## Start Record list

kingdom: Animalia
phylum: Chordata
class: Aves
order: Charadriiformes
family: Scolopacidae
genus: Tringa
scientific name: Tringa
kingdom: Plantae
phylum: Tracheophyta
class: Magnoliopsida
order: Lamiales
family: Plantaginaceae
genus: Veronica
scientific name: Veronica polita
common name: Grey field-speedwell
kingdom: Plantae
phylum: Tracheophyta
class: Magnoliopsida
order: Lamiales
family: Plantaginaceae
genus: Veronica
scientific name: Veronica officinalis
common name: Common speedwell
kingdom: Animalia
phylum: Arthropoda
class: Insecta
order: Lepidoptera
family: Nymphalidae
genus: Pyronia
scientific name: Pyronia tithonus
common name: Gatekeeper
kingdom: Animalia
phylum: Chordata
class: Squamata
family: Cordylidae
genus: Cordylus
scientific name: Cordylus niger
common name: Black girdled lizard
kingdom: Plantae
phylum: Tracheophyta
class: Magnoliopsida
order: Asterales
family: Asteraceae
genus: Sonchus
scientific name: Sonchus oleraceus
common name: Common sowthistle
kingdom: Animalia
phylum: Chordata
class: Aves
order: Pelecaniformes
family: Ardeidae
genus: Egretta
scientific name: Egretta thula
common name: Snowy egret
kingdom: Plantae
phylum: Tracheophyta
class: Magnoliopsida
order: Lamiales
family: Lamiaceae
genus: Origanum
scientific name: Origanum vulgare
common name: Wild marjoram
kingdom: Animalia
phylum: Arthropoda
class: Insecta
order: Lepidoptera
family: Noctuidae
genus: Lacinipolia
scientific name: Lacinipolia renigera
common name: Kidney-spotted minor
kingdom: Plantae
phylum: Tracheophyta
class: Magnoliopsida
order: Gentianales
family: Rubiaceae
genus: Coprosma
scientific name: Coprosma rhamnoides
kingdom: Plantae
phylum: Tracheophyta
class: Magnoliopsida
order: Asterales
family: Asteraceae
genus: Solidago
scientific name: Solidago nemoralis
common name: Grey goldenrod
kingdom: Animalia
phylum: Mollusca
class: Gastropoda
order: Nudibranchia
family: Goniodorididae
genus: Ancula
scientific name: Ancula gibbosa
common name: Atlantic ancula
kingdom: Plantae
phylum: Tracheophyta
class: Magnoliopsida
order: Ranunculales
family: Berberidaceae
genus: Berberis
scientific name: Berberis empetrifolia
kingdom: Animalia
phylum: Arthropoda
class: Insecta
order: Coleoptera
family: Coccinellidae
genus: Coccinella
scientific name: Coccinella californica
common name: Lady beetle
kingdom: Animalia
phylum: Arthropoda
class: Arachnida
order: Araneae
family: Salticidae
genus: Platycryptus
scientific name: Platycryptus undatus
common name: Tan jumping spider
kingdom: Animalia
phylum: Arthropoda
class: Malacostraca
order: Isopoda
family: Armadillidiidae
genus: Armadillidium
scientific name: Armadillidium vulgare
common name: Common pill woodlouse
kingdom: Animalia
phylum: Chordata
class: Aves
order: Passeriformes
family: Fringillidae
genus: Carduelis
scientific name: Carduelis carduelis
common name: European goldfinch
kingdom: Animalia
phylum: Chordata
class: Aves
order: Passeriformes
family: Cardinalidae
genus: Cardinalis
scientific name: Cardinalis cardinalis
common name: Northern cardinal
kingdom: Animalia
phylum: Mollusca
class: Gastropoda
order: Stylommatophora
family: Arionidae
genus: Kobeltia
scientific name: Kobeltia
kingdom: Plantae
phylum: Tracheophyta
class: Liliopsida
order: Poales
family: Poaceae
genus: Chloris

## End Record list

-- Requirement --
Please express every line of the items above as a JSON list of strings, with one string per line and blank lines left out.

-- Full solution --
[
  "kingdom: Animalia",
  "phylum: Chordata",
  "class: Aves",
  "order: Charadriiformes",
  "family: Scolopacidae",
  "genus: Tringa",
  "scientific name: Tringa",
  "kingdom: Plantae",
  "phylum: Tracheophyta",
  "class: Magnoliopsida",
  "order: Lamiales",
  "family: Plantaginaceae",
  "genus: Veronica",
  "scientific name: Veronica polita",
  "common name: Grey field-speedwell",
  "kingdom: Plantae",
  "phylum: Tracheophyta",
  "class: Magnoliopsida",
  "order: Lamiales",
  "family: Plantaginaceae",
  "genus: Veronica",
  "scientific name: Veronica officinalis",
  "common name: Common speedwell",
  "kingdom: Animalia",
  "phylum: Arthropoda",
  "class: Insecta",
  "order: Lepidoptera",
  "family: Nymphalidae",
  "genus: Pyronia",
  "scientific name: Pyronia tithonus",
  "common name: Gatekeeper",
  "kingdom: Animalia",
  "phylum: Chordata",
  "class: Squamata",
  "family: Cordylidae",
  "genus: Cordylus",
  "scientific name: Cordylus niger",
  "common name: Black girdled lizard",
  "kingdom: Plantae",
  "phylum: Tracheophyta",
  "class: Magnoliopsida",
  "order: Asterales",
  "family: Asteraceae",
  "genus: Sonchus",
  "scientific name: Sonchus oleraceus",
  "common name: Common sowthistle",
  "kingdom: Animalia",
  "phylum: Chordata",
  "class: Aves",
  "order: Pelecaniformes",
  "family: Ardeidae",
  "genus: Egretta",
  "scientific name: Egretta thula",
  "common name: Snowy egret",
  "kingdom: Plantae",
  "phylum: Tracheophyta",
  "class: Magnoliopsida",
  "order: Lamiales",
  "family: Lamiaceae",
  "genus: Origanum",
  "scientific name: Origanum vulgare",
  "common name: Wild marjoram",
  "kingdom: Animalia",
  "phylum: Arthropoda",
  "class: Insecta",
  "order: Lepidoptera",
  "family: Noctuidae",
  "genus: Lacinipolia",
  "scientific name: Lacinipolia renigera",
  "common name: Kidney-spotted minor",
  "kingdom: Plantae",
  "phylum: Tracheophyta",
  "class: Magnoliopsida",
  "order: Gentianales",
  "family: Rubiaceae",
  "genus: Coprosma",
  "scientific name: Coprosma rhamnoides",
  "kingdom: Plantae",
  "phylum: Tracheophyta",
  "class: Magnoliopsida",
  "order: Asterales",
  "family: Asteraceae",
  "genus: Solidago",
  "scientific name: Solidago nemoralis",
  "common name: Grey goldenrod",
  "kingdom: Animalia",
  "phylum: Mollusca",
  "class: Gastropoda",
  "order: Nudibranchia",
  "family: Goniodorididae",
  "genus: Ancula",
  "scientific name: Ancula gibbosa",
  "common name: Atlantic ancula",
  "kingdom: Plantae",
  "phylum: Tracheophyta",
  "class: Magnoliopsida",
  "order: Ranunculales",
  "family: Berberidaceae",
  "genus: Berberis",
  "scientific name: Berberis empetrifolia",
  "kingdom: Animalia",
  "phylum: Arthropoda",
  "class: Insecta",
  "order: Coleoptera",
  "family: Coccinellidae",
  "genus: Coccinella",
  "scientific name: Coccinella californica",
  "common name: Lady beetle",
  "kingdom: Animalia",
  "phylum: Arthropoda",
  "class: Arachnida",
  "order: Araneae",
  "family: Salticidae",
  "genus: Platycryptus",
  "scientific name: Platycryptus undatus",
  "common name: Tan jumping spider",
  "kingdom: Animalia",
  "phylum: Arthropoda",
  "class: Malacostraca",
  "order: Isopoda",
  "family: Armadillidiidae",
  "genus: Armadillidium",
  "scientific name: Armadillidium vulgare",
  "common name: Common pill woodlouse",
  "kingdom: Animalia",
  "phylum: Chordata",
  "class: Aves",
  "order: Passeriformes",
  "family: Fringillidae",
  "genus: Carduelis",
  "scientific name: Carduelis carduelis",
  "common name: European goldfinch",
  "kingdom: Animalia",
  "phylum: Chordata",
  "class: Aves",
  "order: Passeriformes",
  "family: Cardinalidae",
  "genus: Cardinalis",
  "scientific name: Cardinalis cardinalis",
  "common name: Northern cardinal",
  "kingdom: Animalia",
  "phylum: Mollusca",
  "class: Gastropoda",
  "order: Stylommatophora",
  "family: Arionidae",
  "genus: Kobeltia",
  "scientific name: Kobeltia",
  "kingdom: Plantae",
  "phylum: Tracheophyta",
  "class: Liliopsida",
  "order: Poales",
  "family: Poaceae",
  "genus: Chloris"
]